SER517 Group 35 Capstone Project

Project Scope

The goal of this research project is to conduct a thorough comparative analysis of different eye gaze estimation models, specifically focusing on GazeRefineNet, Odabe, and OpenGaze. By evaluating these models in various application-specific environments, this study seeks to understand their performance in terms of accuracy, computational efficiency, and ease of use.

Key Objectives

Assess the performance of each model using the GazeCapture dataset.
Propose improvements to enhance the precision and operational breadth of these models.
Identify the most suitable model for specific applications by considering a set of crucial factors including scalability and user accessibility.

Results

Our comparative analysis yielded significant insights into the strengths and limitations of each model, which are summarized as follows:

GazeRefineNet

Demonstrated high accuracy in gaze estimation using standard webcam images, making it a cost-effective solution.
Achieved a reduction in angular error, suggesting its potential for broad application in user interface accessibility and digital marketing.

OpenGaze

Implemented as an open-source model, it offers flexibility and ease of integration for developers.
Showed comparable accuracy to proprietary systems, validating its effectiveness for educational tools and healthcare applications.

ODABE

Featured online transfer learning to adapt quickly to new user environments, significantly reducing prediction errors.
Its robust performance across diverse settings makes it ideal for real-time applications in dynamic environments.

Installation

Prerequisites

Before you begin, ensure you have the following installed:

Python 3.8+

Setup

To set up this project locally, run the following commands: Run on bash

git clone https://github.com/paro2708/SER517_Group35_Capstone
cd SER517_Group35_Capstone
install pytorch modules using the following command (optional)

   pip install torch torchvision torchaudio --index-url https://download.pytorch.org/whl/cu121

install requirements.txt
download shape_predictor_68_face_landmarks.dat file form Github Repository

Data Preprocessing

Before using the main functionalities of this project, it is essential to preprocess the dataset to ensure optimal performance and accuracy of the software.
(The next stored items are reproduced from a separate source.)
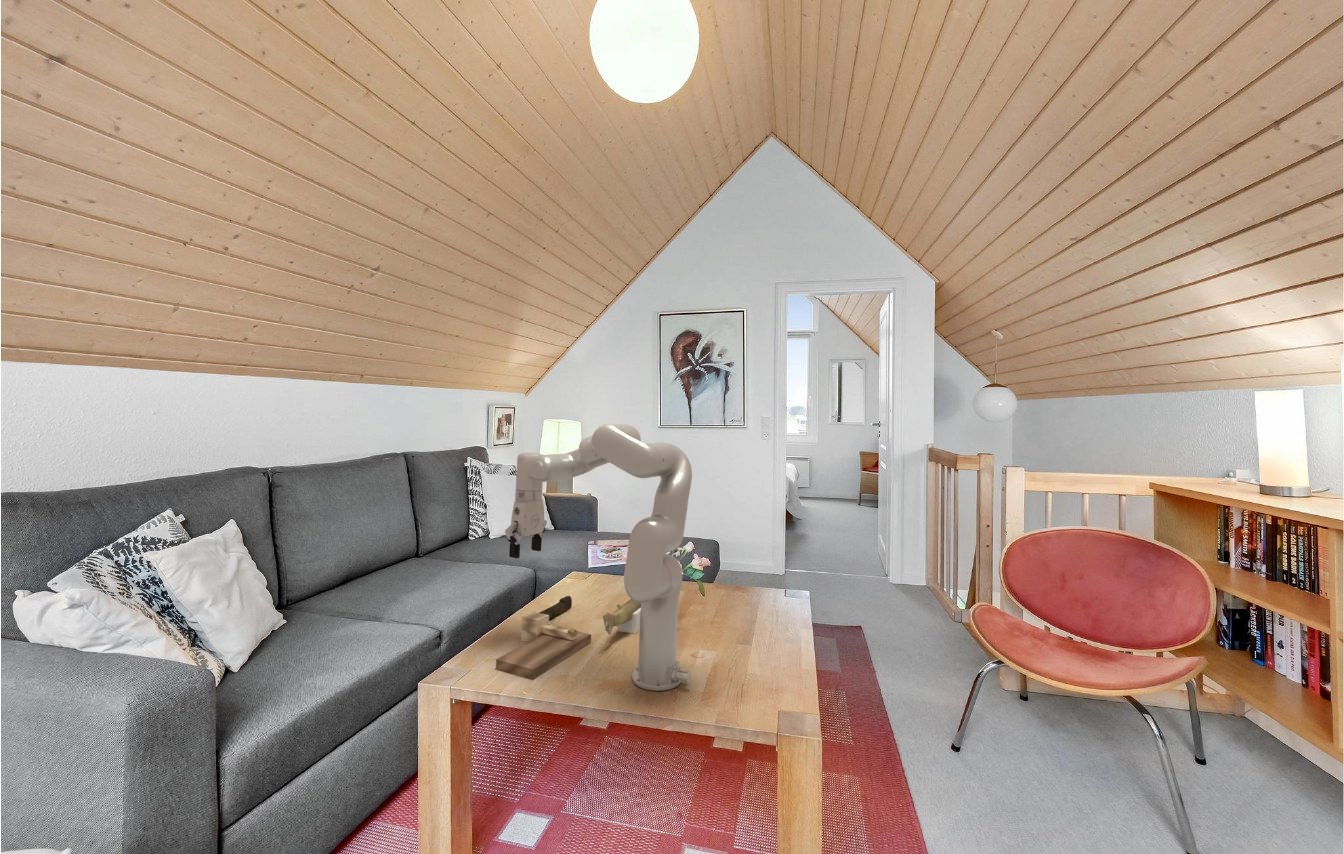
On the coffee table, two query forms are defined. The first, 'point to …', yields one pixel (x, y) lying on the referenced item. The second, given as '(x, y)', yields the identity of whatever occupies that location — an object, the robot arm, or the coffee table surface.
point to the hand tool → (558, 607)
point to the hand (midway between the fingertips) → (525, 553)
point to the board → (541, 654)
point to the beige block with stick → (542, 628)
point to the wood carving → (624, 618)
The preprocessing steps are facilitated by several scripts located in the utils directory. These scripts are designed to clean, normalize, and prepare the data for analysis or model training.

Files in the `utils` Directory

preProcess.py: This script is responsible for preparing the data before analysis or modeling. It typically includes steps such as cleaning, transforming, and standardizing the data to ensure it is ready for further processing.
fetchLandmarks.py: This file is used to identify and extract facial landmarks from images. This script typically employs facial recognition algorithms to pinpoint key features on the face, such as the eyes, nose, mouth, and jawline, which are crucial for advanced image processing tasks or facial analysis applications.
extractEye.py: This script is designed to detect and extract the eye region from images. It likely uses image processing techniques or machine learning models to locate eyes within a given image and isolate them for further analysis or processing.
normalizeData.py: This script is designed to normalize the data by scaling the features to a standard range. This process ensures that all input features contribute equally to the analysis and prevents any one feature from dominating due to its scale.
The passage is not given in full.